Text excerpt Start Marker
Each feature-set belongs to one area, expressed as:
<object> management; e.g., ‘ticket management’.
2.2 RE in SME
SME is a subfield of Method Engineering
(Brinkkemper, 1996) which aims at developing
bespoke methodologies for project situations
(Henderson-Sellers and Ralyté, 2010). A SME
process framework has been proposed in (Asadi and
Ramsin, 2009), which can be instantiated to produce
a bespoke SME methodology; we have used this
framework for developing our proposed feature-
driven SME methodology (FDMD).
In SME, RE is focused on the engineering of
methodology requirements based on the
characteristics of project situations. Alternative
strategies for RE in SME have been proposed in
(Ralyté, 2002). A flexible RE framework for SME
has been proposed in (Olsson et al., 2005), and an
iterative criteria-based approach for RE in SME has
been proposed in (Ramsin and Paige, 2010).
2.3 Using Features for RE in SME
Using features in FDD has resulted in a seamless
(fully object-oriented) methodology. Using features
in SME is of the same potential benefits: The
methodology development process would be
seamless, and it would benefit from the merits of
object-orientation: 1) Maintainability; 2) reusability;
and 3) facilitated production of tool support, as the
object-oriented models of the methodology could be
reused for implementing tools.
Text excerpt End Marker
- **Instructions**:
A – Summarize the SME excerpt in two sentences.
B – According to the SME excerpt, whose SME process framework was used to develop FDMD?
C – Copy everything in the SME excerpt from "In SME, RE is" down to "and Paige, 2010).", substituting "suggested" for "proposed" wherever it occurs.
Source data Start Marker
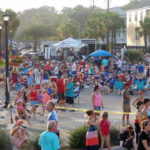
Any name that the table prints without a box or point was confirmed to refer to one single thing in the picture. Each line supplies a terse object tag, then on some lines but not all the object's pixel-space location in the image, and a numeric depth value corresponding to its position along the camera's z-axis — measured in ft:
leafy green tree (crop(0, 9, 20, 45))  202.69
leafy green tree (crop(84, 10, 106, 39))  200.23
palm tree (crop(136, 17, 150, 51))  181.27
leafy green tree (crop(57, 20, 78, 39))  243.60
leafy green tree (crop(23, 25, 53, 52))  258.26
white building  205.26
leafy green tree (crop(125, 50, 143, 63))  128.77
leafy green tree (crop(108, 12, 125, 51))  201.67
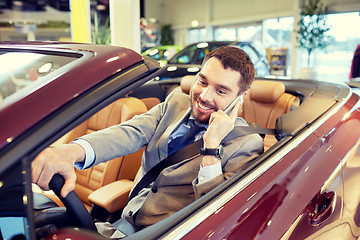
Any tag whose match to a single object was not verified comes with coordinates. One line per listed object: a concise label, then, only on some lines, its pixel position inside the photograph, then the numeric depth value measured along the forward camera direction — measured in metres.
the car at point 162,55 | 8.20
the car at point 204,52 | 5.87
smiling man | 1.29
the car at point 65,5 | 5.70
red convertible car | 0.68
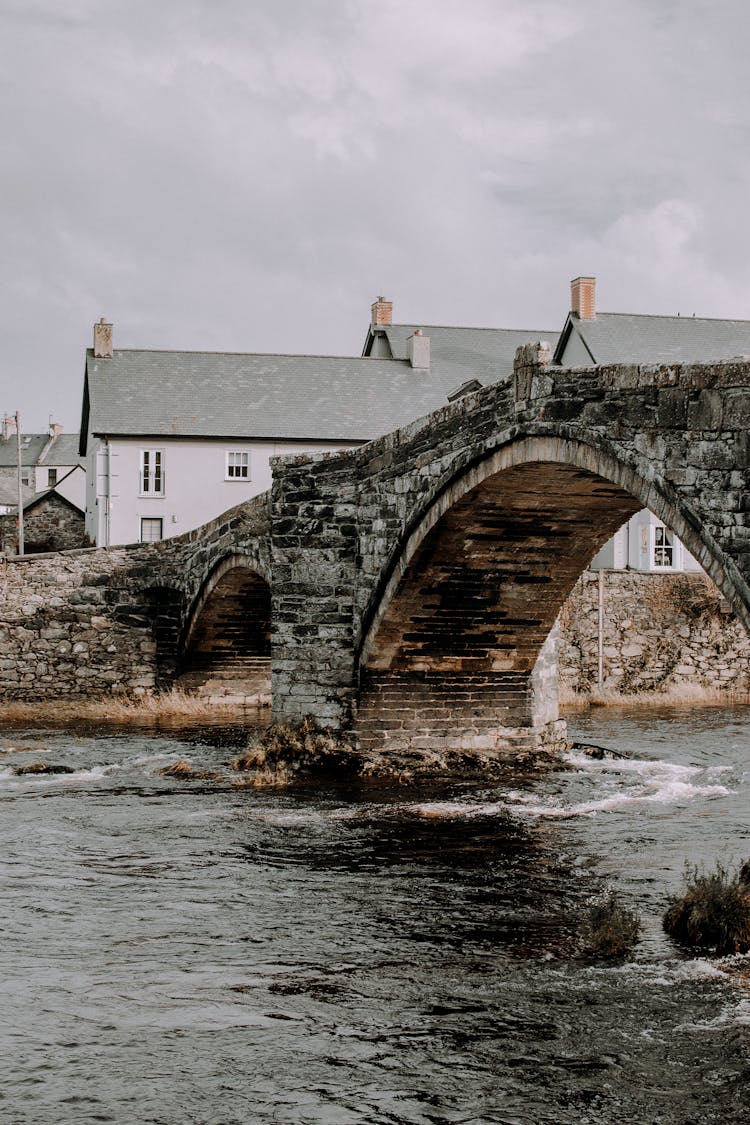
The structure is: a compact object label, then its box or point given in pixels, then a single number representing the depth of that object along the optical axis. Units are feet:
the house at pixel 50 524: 159.94
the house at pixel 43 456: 236.84
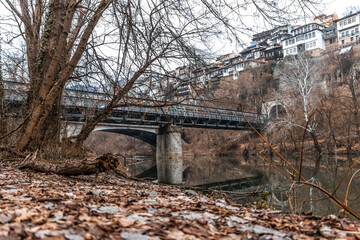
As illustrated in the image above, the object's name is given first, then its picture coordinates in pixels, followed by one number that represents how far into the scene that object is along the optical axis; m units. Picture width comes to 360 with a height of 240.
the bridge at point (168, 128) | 27.16
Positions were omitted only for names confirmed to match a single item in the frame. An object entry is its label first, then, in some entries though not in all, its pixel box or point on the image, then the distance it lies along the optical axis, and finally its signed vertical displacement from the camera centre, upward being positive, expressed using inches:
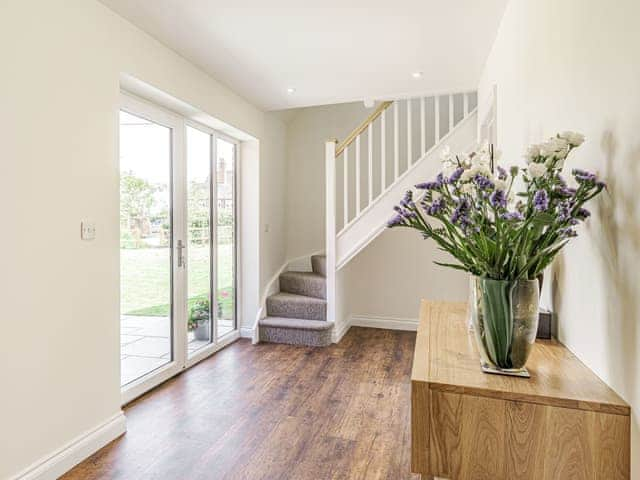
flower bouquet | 39.6 +0.3
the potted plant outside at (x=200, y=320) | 141.1 -30.9
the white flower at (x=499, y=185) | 40.8 +5.3
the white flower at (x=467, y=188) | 42.8 +5.2
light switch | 83.9 +1.2
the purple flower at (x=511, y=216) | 38.3 +2.0
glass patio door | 109.7 -2.2
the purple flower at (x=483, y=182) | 40.6 +5.5
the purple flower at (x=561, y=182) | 40.1 +5.5
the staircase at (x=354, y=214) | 157.2 +9.1
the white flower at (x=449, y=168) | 51.9 +9.1
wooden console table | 34.9 -17.8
Source data End Marker
- **Results by task**:
A – SME is a subfield of Method Engineering that aims to develop bespoke methodologies for project situations, and within it RE focuses on engineering methodology requirements from the characteristics of those situations. Using features in SME, as in FDD, would make the methodology development process seamless and bring the merits of object-orientation: maintainability, reusability, and facilitated production of tool support.

B – The framework proposed by Asadi and Ramsin (2009).

C –
In SME, RE is focused on the engineering of
methodology requirements based on the
characteristics of project situations. Alternative
strategies for RE in SME have been suggested in
(Ralyté, 2002). A flexible RE framework for SME
has been suggested in (Olsson et al., 2005), and an
iterative criteria-based approach for RE in SME has
been suggested in (Ramsin and Paige, 2010).